After taking the average haversine distance (mean1), we then go through a process of dropping the maximum distance and recalculating the mean (mean2).
If mean1 and mean2 are similar enough, we keep mean1. If they are too different, we discard the next largest distance and repeat the process until the difference between means is minimized.
|Iteration||Mean Distance||Difference||Segment Dropped (Distance)|
|Mean2||28.1||3.35||E to F (75)|
|Mean3||24.6||3.49||B to F (70)|
|Mean4||21.4||3.22||C to F (60)|
|Mean5||17.5||3.86||A to F (60)|
|Mean6||16.1||1.39 *||D to E (30)|
|Mean7||14.4||1.74||B to E (30)|
|Mean8||12.1||2.23||A to E (30)|
|Mean9||10.8||1.31||C to E (20)|
|Mean10||10||0.83||B to C (15)|
|Mean11||10||0 **||C to D (10)|
We are left with points A, B, C and D
The mean latitude and longitude is then calculated for all remaining coordinates, as well as the standard deviation.
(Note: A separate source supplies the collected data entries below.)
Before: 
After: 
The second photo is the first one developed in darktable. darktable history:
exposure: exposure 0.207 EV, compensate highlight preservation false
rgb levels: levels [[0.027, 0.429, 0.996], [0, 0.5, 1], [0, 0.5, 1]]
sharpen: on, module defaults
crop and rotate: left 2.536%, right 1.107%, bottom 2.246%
Any coordinates that are more than 2 standard deviations from the mean are dropped, and a new mean latitude and longitude is calculated.
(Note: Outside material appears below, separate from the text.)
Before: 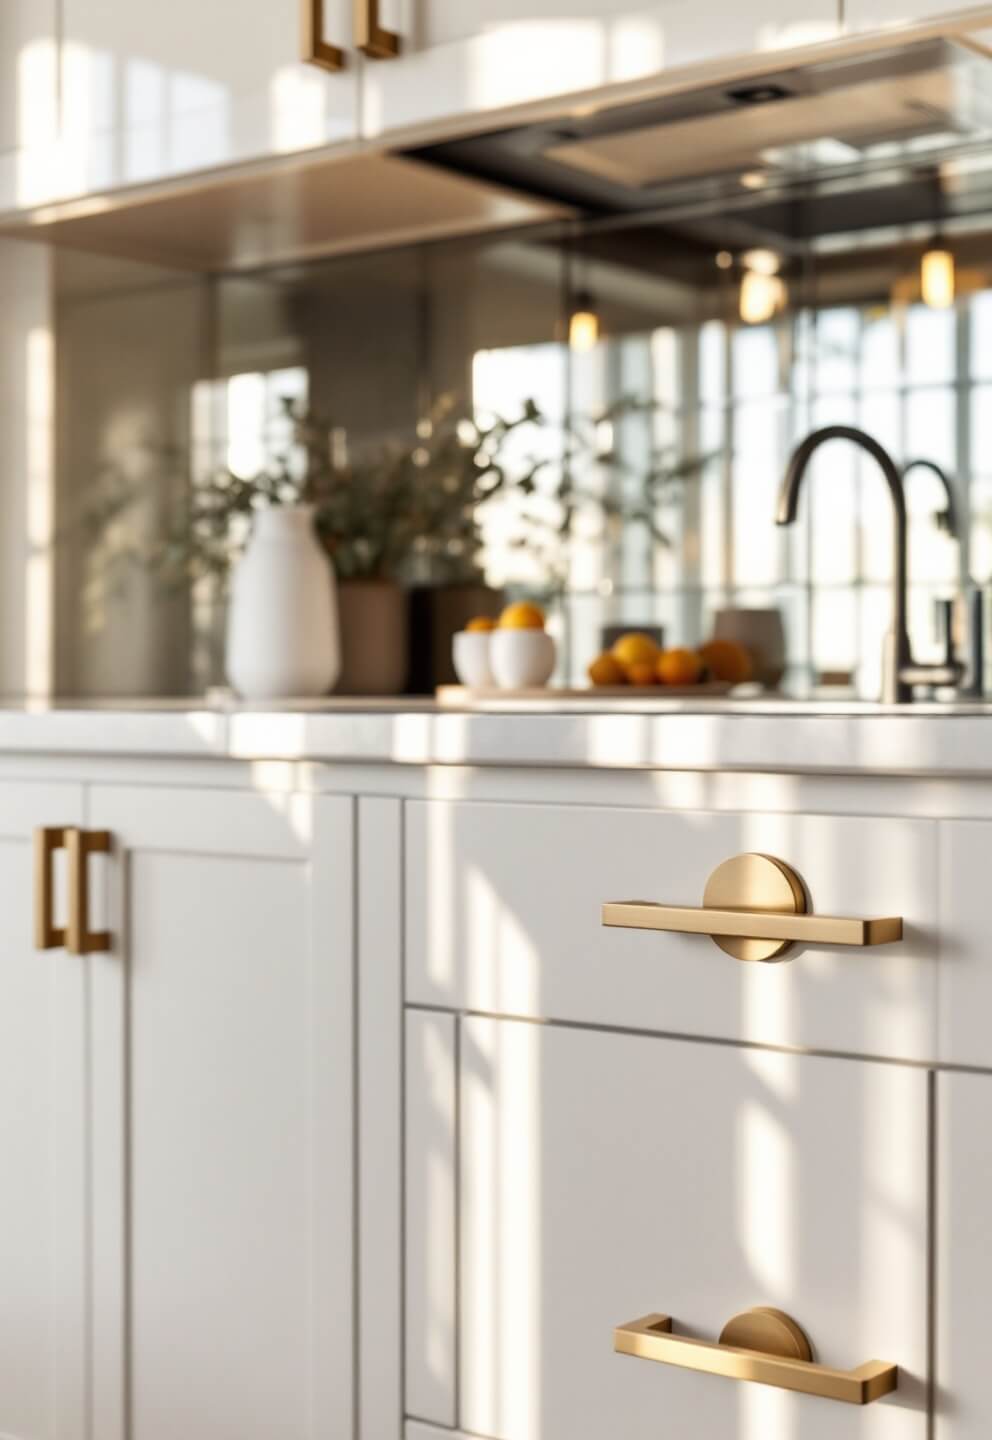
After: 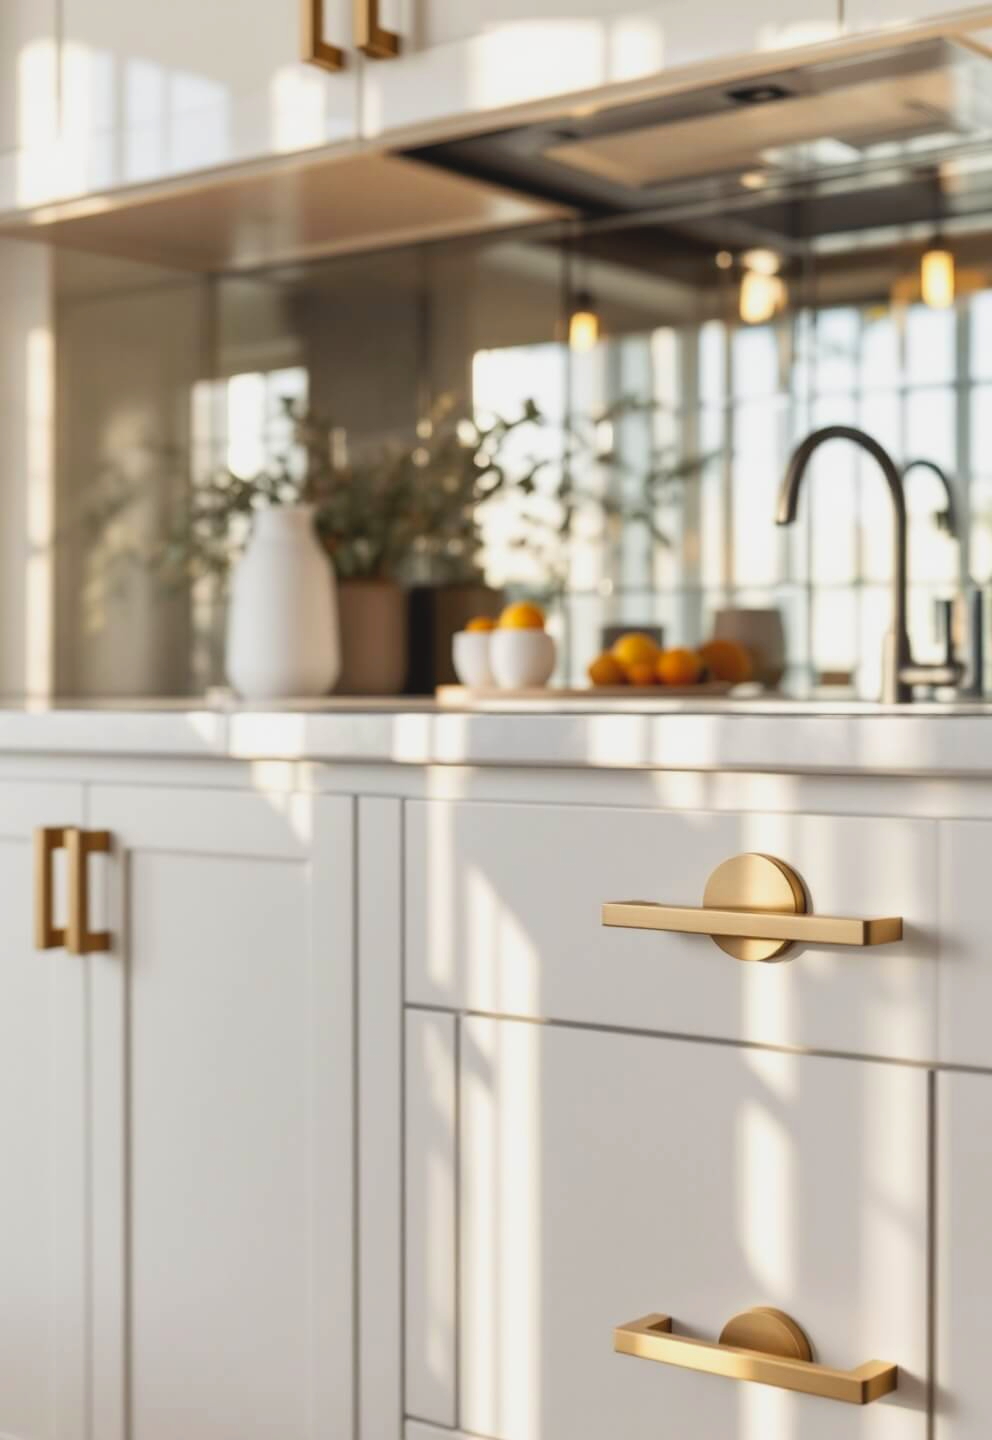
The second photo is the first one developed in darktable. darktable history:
contrast brightness saturation: contrast -0.101, brightness 0.045, saturation 0.076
(In another scenario, we might have initially kept point E because there was a local minimum difference at iteration 6, but it likely would have been dropped in the following step where the 2 standard deviation cutoff is calculated).
Mean centroid in magenta
The very last step is to make sure that the coordinates we have left are all within a small distance of one another. As long as most of the coordinates are all fairly close to each other (half a building width, for example), we return the resulting mean latitude, longitude and radius. If most of them are far away, then we don’t return anything for that particular retail location because it means there is less agreement among workers. Better to return nothing than misleading information!
This simple strategy works pretty well to handle most situations, although it can be somewhat conservative. We err on the side of returning fewer, more accurate locations rather than returning more, but slightly less accurate locations. This method also assumes that if the majority of judgments are clustered together, then the store must be located near them. It is possible that in a particularly tricky situation, most people will think location A is correct, and one very careful person found the actual correct location B. This would result in the wrong location being returned. Due to this possibility, we increase the number of minimum judgments per unit from three to seven to allow the wisdom of the crowd to emerge.
In the end, using our platform and the methodology mentioned above, we can help our customers map locations at a much faster pace and larger scale and for less money than hiring a temporary workforce.